Shane Robison, HP's chief strategy and technology officer, says he'd like to see the following: a permanent research-and-development tax credit, which would encourage tech companies to do more basic science research, which in turn would benefit everyone, not just the company that conducts the research; more government funding for basic science research; more spending on education; and changes in immigration laws to help foreign-born students who study in the United States to stay in the country afterward.
"The technology industry is one of the crown jewels of our country," Robison says. "It's the one industry where we stand head and shoulders above the rest of the world. We need to protect that."
Congress has more pressing concerns, in the form of failing banks and automakers. But maybe we should just let the automakers die and pump money into technology instead.
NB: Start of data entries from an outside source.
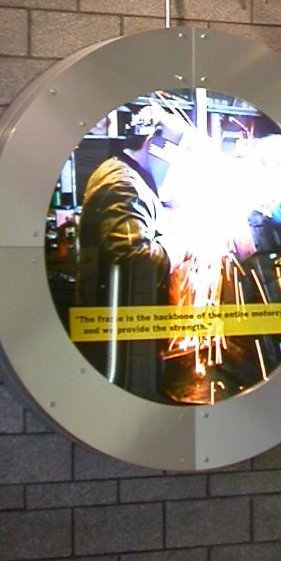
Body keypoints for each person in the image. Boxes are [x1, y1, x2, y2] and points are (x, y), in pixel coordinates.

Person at [75, 156, 169, 395]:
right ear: (154, 144)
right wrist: (178, 248)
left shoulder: (125, 176)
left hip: (119, 338)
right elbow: (136, 259)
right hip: (122, 354)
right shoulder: (124, 184)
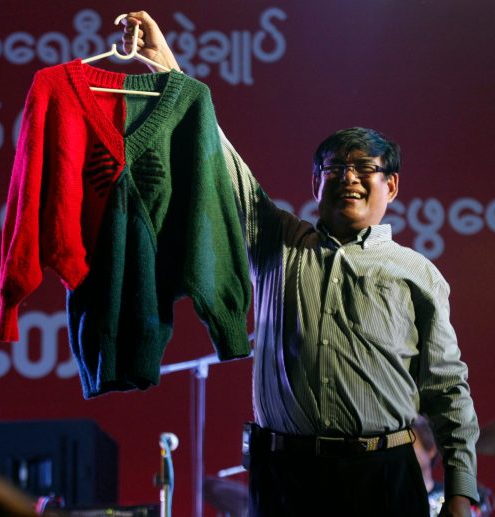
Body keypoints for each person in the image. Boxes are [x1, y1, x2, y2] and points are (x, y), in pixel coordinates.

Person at [121, 12, 479, 516]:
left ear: (391, 186)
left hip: (383, 477)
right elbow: (222, 162)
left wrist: (460, 489)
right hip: (286, 478)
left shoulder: (417, 273)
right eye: (335, 168)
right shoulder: (276, 241)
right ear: (316, 183)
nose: (348, 178)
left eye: (365, 168)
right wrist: (167, 69)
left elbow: (446, 387)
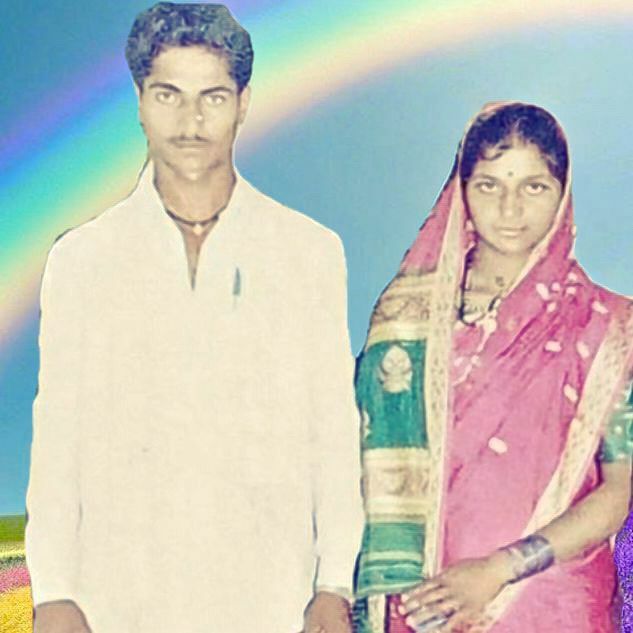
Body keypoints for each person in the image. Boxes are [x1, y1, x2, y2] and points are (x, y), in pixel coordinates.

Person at [25, 3, 363, 632]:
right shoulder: (84, 260)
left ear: (243, 102)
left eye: (213, 97)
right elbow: (57, 440)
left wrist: (334, 583)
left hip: (270, 600)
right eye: (168, 95)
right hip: (120, 603)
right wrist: (53, 593)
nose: (191, 121)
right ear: (139, 101)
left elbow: (333, 435)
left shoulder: (307, 253)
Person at [352, 102, 633, 632]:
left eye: (534, 186)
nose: (510, 208)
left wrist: (498, 570)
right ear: (461, 191)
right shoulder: (406, 320)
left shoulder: (610, 327)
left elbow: (618, 491)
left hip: (550, 601)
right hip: (422, 600)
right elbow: (363, 466)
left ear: (563, 194)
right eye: (489, 185)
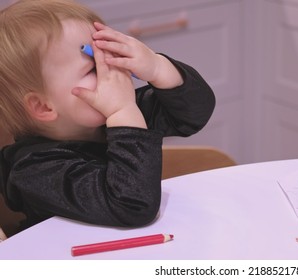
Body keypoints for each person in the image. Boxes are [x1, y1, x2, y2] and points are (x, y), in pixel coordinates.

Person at [0, 0, 215, 235]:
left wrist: (157, 67)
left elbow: (193, 113)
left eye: (110, 54)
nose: (112, 68)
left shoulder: (109, 115)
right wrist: (122, 111)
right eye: (94, 68)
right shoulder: (34, 171)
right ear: (43, 106)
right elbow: (132, 206)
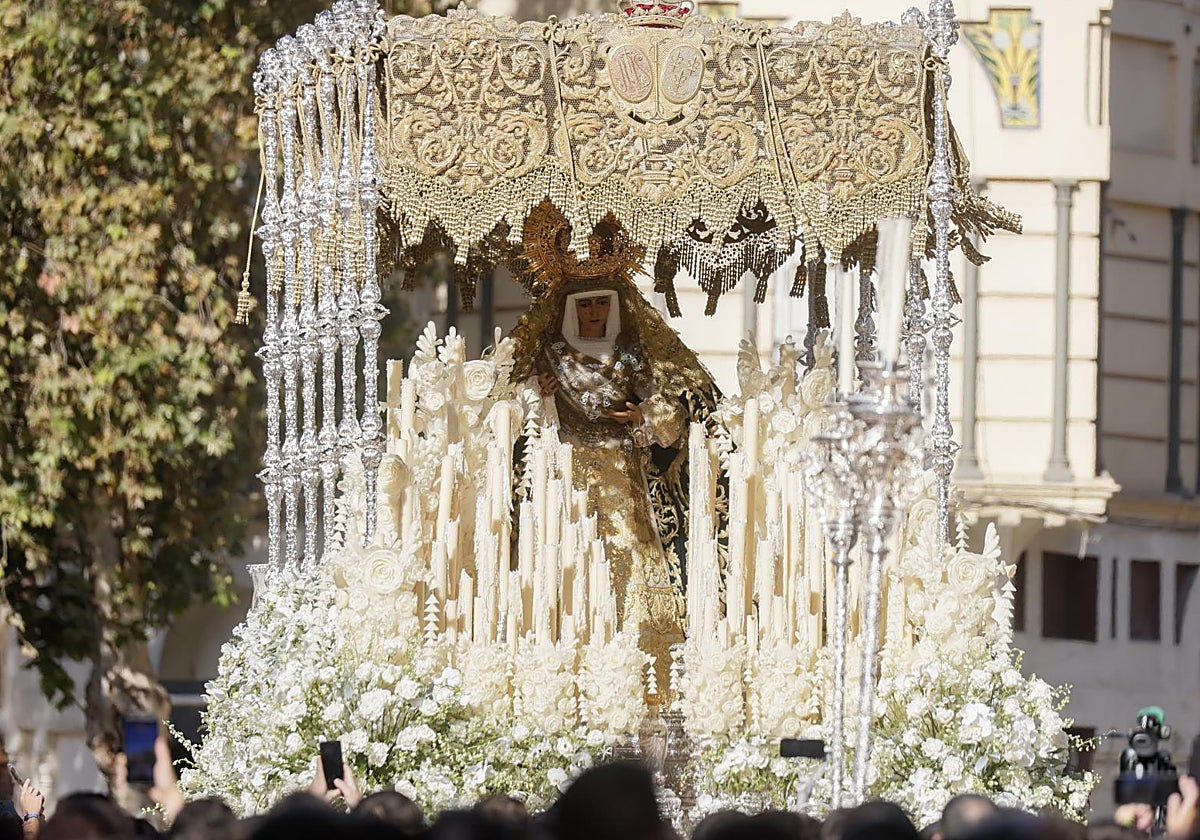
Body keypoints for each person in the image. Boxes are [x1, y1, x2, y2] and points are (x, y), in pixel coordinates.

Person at [510, 200, 720, 689]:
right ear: (568, 311)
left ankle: (646, 661)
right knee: (570, 557)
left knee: (632, 551)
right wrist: (537, 396)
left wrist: (645, 417)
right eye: (584, 305)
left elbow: (679, 410)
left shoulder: (633, 355)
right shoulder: (551, 356)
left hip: (625, 474)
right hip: (569, 475)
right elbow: (514, 409)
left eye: (601, 302)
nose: (594, 312)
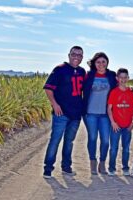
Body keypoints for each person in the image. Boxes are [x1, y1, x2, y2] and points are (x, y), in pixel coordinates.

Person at [42, 46, 86, 178]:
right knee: (55, 140)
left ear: (82, 58)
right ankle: (48, 168)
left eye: (79, 55)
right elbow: (48, 89)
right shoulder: (60, 69)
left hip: (76, 114)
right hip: (61, 113)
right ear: (69, 55)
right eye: (74, 54)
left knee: (69, 141)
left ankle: (66, 167)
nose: (76, 57)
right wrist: (54, 105)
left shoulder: (82, 72)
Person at [82, 52, 117, 175]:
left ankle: (102, 163)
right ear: (94, 63)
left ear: (107, 62)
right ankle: (93, 162)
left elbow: (118, 89)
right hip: (90, 113)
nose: (101, 64)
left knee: (105, 140)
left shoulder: (112, 75)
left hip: (105, 114)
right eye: (98, 62)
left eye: (103, 61)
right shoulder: (89, 75)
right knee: (92, 138)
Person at [107, 68, 133, 176]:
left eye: (125, 77)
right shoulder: (114, 92)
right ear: (117, 78)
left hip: (127, 126)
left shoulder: (131, 93)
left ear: (128, 78)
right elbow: (109, 108)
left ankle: (125, 168)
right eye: (121, 77)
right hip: (116, 125)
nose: (123, 80)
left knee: (126, 148)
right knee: (114, 148)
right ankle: (111, 168)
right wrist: (113, 122)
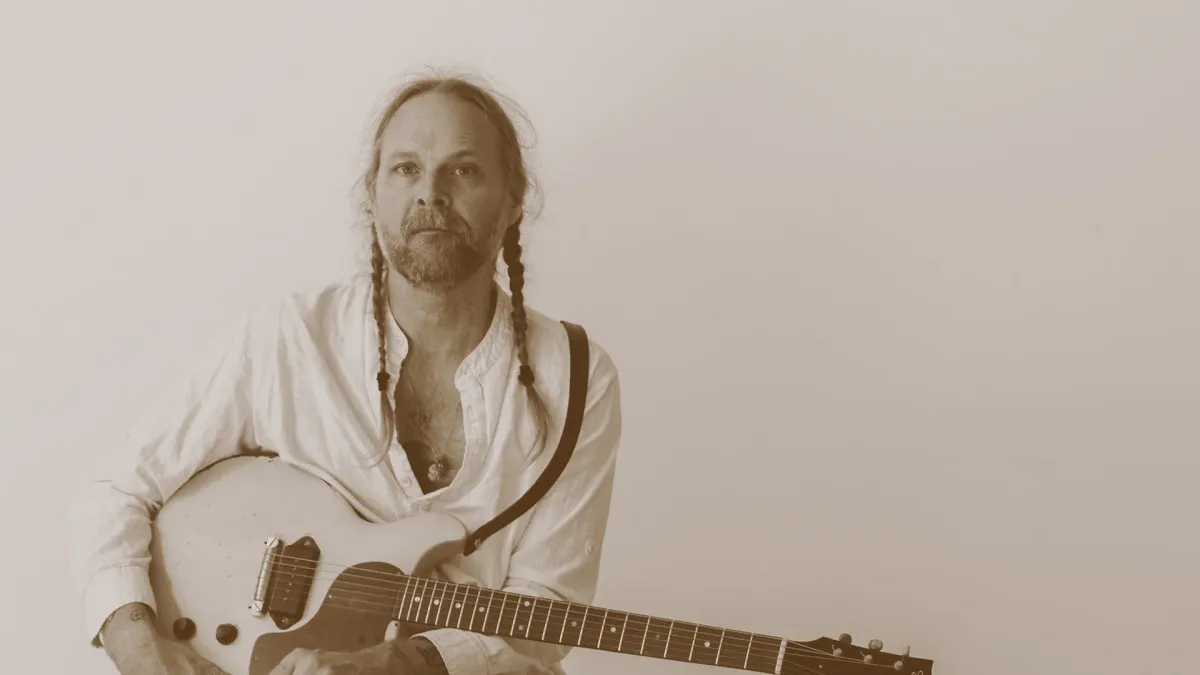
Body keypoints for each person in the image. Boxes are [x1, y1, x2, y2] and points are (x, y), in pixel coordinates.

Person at [67, 71, 624, 675]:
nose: (431, 193)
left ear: (514, 200)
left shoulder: (578, 376)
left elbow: (545, 607)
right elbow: (117, 492)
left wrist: (399, 663)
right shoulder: (286, 340)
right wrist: (141, 651)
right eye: (406, 168)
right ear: (371, 195)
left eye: (463, 170)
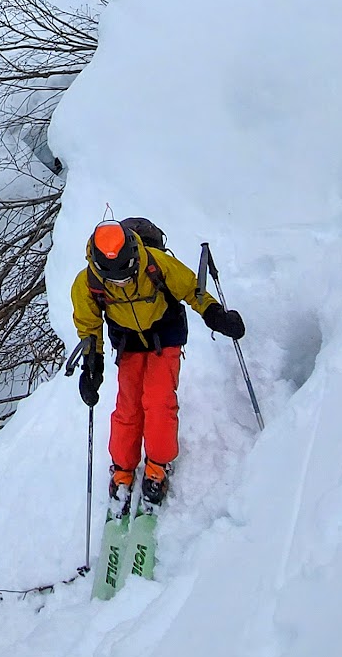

Detroit failed because it ignored or dismissed the threat from foreign rivals and kept making the wrong kind of cars. In contrast, companies in the ever-paranoid Valley are fully aware of the danger they face. They're not pleading with the government for a handout; they're pleading for more investment in education. They're not making excuses for inferior products or asking for protection from competition through limits on imports; they're making the best products in the world and are happy to compete, but need more brainpower to stay ahead.
Nobody at HP wants to come out and say we should let automakers die. But it must gall them to see bright, aspiring scientists starved of funding while Detroit gets rewarded for its stupidity. Stan Williams, a senior fellow at HP Labs and an expert in nanotechnology research, expresses the notion politely when he says, "I think we should strengthen the strong."